Was wichtig ist Social-Media-Verbot für Jüngere – aber wie? „Medienkompetenz 20 Jahre lang verschlafen“
Von Klemens Patek. Wie viel Zeit verbringen Sie jeden Tag in sozialen Medien wie Instagram, Snapchat, Youtube, Facebook, Tiktok? Es sind ja nicht nur die Jungen, die viel Zeit auf ihrem Handy verbringen. Für jüngere Menschen unter 14 Jahren plant die Regierung bis zum Herbst 2026 den Zugang zu sozialen Medien zu verbieten, bzw. zu verunmöglichen. Dabei ist die Frage des „Wie?“ noch längst nicht geklärt. Die Anbieter zur Kontrolle zu verpflichten, wie in Australien, würde den ohnehin schon mächtigen Konzernen weitere Daten an die Hand geben, etwa beim Hochladen von Ausweisfotos.

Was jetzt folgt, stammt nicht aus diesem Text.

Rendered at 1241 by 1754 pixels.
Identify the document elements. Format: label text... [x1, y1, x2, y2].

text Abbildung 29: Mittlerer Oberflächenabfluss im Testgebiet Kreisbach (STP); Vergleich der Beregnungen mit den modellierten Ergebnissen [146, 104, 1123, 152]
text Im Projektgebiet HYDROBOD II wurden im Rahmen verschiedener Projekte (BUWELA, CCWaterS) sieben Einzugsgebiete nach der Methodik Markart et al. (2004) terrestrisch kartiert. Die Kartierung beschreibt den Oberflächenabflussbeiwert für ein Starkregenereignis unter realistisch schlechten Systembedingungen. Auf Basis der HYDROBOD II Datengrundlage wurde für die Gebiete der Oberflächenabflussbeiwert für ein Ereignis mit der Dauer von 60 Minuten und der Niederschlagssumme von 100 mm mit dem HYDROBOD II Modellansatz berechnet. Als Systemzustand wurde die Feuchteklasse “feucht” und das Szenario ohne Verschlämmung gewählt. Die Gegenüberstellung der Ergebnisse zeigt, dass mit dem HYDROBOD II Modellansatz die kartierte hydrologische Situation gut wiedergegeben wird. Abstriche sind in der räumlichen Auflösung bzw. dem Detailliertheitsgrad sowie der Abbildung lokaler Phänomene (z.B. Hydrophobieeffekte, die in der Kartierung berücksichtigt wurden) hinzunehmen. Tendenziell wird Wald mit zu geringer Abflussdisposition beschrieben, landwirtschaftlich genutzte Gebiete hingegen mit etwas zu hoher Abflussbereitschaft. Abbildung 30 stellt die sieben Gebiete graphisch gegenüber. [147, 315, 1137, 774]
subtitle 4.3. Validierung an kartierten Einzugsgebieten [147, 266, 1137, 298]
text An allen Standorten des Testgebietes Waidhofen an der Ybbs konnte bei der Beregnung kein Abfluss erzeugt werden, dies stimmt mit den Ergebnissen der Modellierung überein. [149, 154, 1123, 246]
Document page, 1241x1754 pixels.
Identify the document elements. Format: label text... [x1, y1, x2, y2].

Technische Lösungen mit einem Zwischenschritt, etwa mithilfe der ID Austria, sind noch nicht ausgereift, erklärt „Presse“-Technik-Expertin Barbara Steinbrenner im „Presse“-Podcast. Und wo bleibt eigentlich eine EU-weite Lösung?
Zuvor erklären Flora Fuchs und Marie Füreder, die bei der „Presse“ derzeit ihre berufspraktischen Tage absolvieren, wie sie als junge Generation soziale Medien und die geplante Einschränkung sehen. Das Problembewusstsein der oftmals zu langen Handyzeit ist beiden mehr als bewusst, sie betonen aber auch die positiven Seiten der sozialen Medien, die in der Debatte häufig zu kurz kommen.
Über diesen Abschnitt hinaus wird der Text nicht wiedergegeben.